---------- Texto de apoio ----------

AnoregBR e a Carta de Fortaleza – uma metáfora leonina

A cabra, uma novilha e a irmã daquela, a ovelha,
Com prepotente leão, que era o rei do lugar,
Fizeram sociedade outrora, ouvi contar.
Teriam em comum quer lucro, quer prejuízo.
Um cervo em laço cai que a cabra lhe aparelha.
Aos sócios mandou ela, então, urgente aviso.
Vieram todos. Contou pelas garras o leão
E disse: “somos quatro a repartir a presa”.
Depois, esquartejando o cervo com preteza,
Ficou com o melhor pedaço, como rei.
“Deve este pertencer-me, explicou, e a razão
É clara, pois meu nome é Leão.
Nada podeis dizer, bem sei.
O segundo pedaço é meu também, de sorte
Que se cumpra um direito – o do maior forte.
Sendo o mais corajoso, eu pretendo o terceiro.
E se tocar alguém de vós no derradeiro,
Terá nas minhas garras crua morte”.

(adaptação de A novilha, a cabra e a ovelha em sociedade com o rei leão, fábula de La Fontaine (livro 1, VI), com tradução de Luiz Gonzaga Fleury)

Are you hung up?

A questão da grilagem de terras é matéria muito complexa, todo mundo sabe disso. Mas tem gente que faz de conta que não sabe.

A nota abaixo, publicada no site do STF, confirma o que venho pregando há muitos anos em desagravo dos cartórios de registro e dos registradores, que são presas fáceis do preconceito e acabam sendo vítimas no processo de verdadeiro linchamento público a que são submetidos.

A grilagem de terras é um problema que se apresenta de maneira multifacetada e as razões de sua recidiva no cenário político-jurídico-institucional brasileiro são variegadas. Como se diz ultimamente: são razões multifatoriais. Nenhuma instituição pode se considerar absolvida dos pecados desse imbroglio envolvendo fraudes agrárias, superposição de glebas, venda de imóveis da União ou grilagem. Quase não resisto: todos têm culpa no cartório! Nem mesmo o Incra, com seus títulos volantes e seus beliches dominiais, nem mesmo o próprio Tribunal de Justiça do Estado do Amazonas, conforme se vê na nota abaixo, nem mesmo as vestais escapam dessa escancarada chaga nacional.

----------

* Exercícios propostos:
A: Segundo o texto de apoio, de qual fábula de La Fontaine o poema inicial é uma adaptação, e quem assina a tradução?
B: Prossiga com o texto sobre a grilagem de terras a partir do ponto em que ele termina.
O material não é necessário para a resolução dos exercícios.

---------- Registros extraídos ----------

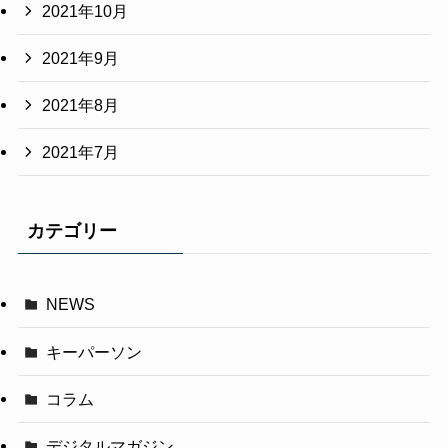
2021年10月
2021年9月
2021年8月
2021年7月
カテゴリー
NEWS
キーパーソン
コラム
デジタルマガジン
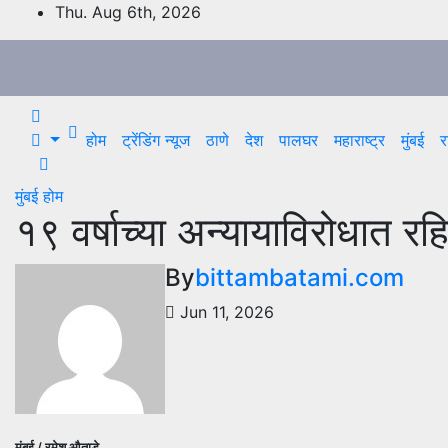
Skip
Thu. Aug 6th, 2026
to
content
होम
ट्रेंडिंग न्यूज
ठाणे
देश
पालघर
महाराष्ट्र
मुंबई
र
मुंबई
होम
१९ वर्षाच्या अन्यायाविरोधात रहिव
By
bittambatami.com
Jun 11, 2026
मुंबई / रमेश औताडे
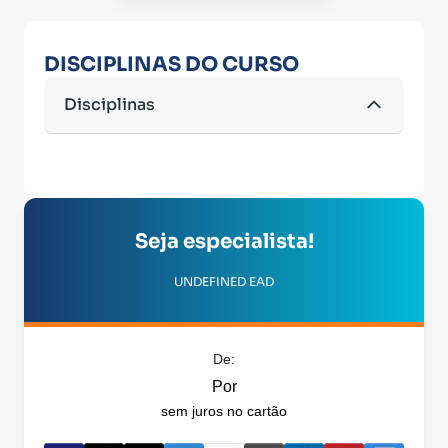
DISCIPLINAS DO CURSO
Disciplinas
Seja especialista!
UNDEFINED EAD
De:
Por
sem juros no cartão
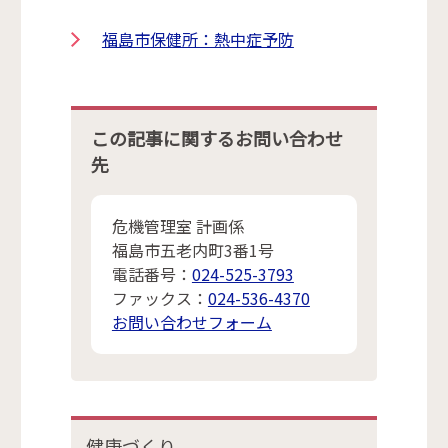
福島市保健所：熱中症予防
この記事に関するお問い合わせ
先
危機管理室 計画係
福島市五老内町3番1号
電話番号：
024-525-3793
ファックス：
024-536-4370
お問い合わせフォーム
健康づくり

----------

* Gabarito:
A: Da fábula "A novilha, a cabra e a ovelha em sociedade com o rei leão" (livro 1, VI), com tradução de Luiz Gonzaga Fleury.

B:
No caso em tela o Conselho da Magistratura do Tribunal de Justiça do Amazonas, em sede recursal de processos administrativos, acaba reformando decisões da própria Corregedoria-Geral de Justiça do mesmo tribunal, “dando guarida a notórios casos de grilagem de terra pública federal”.

Uau! A denúncia do Incra é grave – “dando guarida a notórios casos de grilagem de terra pública federal”?. Francamente!

(Por coincidência, o advogado que atua no caso é o mesmo que defende notários e registradores na Anoreg do Brasil).

Confira a seguir a nota. ###

A ministra Cármen Lúcia Antunes Rocha indeferiu a liminar requerida no Mandado de Segurança (MS) 26167, contra ato do Conselho Nacional de Justiça (CNJ). A decisão do CNJ restabeleceu a Resolução 4/2001, da Corregedoria Geral da Justiça do Amazonas, que cancelou o registro de elevação de 1.442 para 485 mil hectares na propriedade de imóvel em nome de um casal, no município de Pauini (AM).

O Conselho da Magistratura do Tribunal de Justiça do Estado do Amazonas (TJ-AM) havia anulado a resolução, motivo do Pedido de Providência 268, pelo Instituto Nacional de Colonização e Reforma Agrária (Incra), junto ao CNJ. A procuradoria do Incra alegou que pediu “providências contra decisões tomadas pelo Conselho da Magistratura do TJ-AM em processos administrativos, em grau de recurso, que reformam decisões da própria Corregedoria-Geral de Justiça do mesmo tribunal, dando guarida a notórios casos de grilagem de terra pública federal naquele estado”.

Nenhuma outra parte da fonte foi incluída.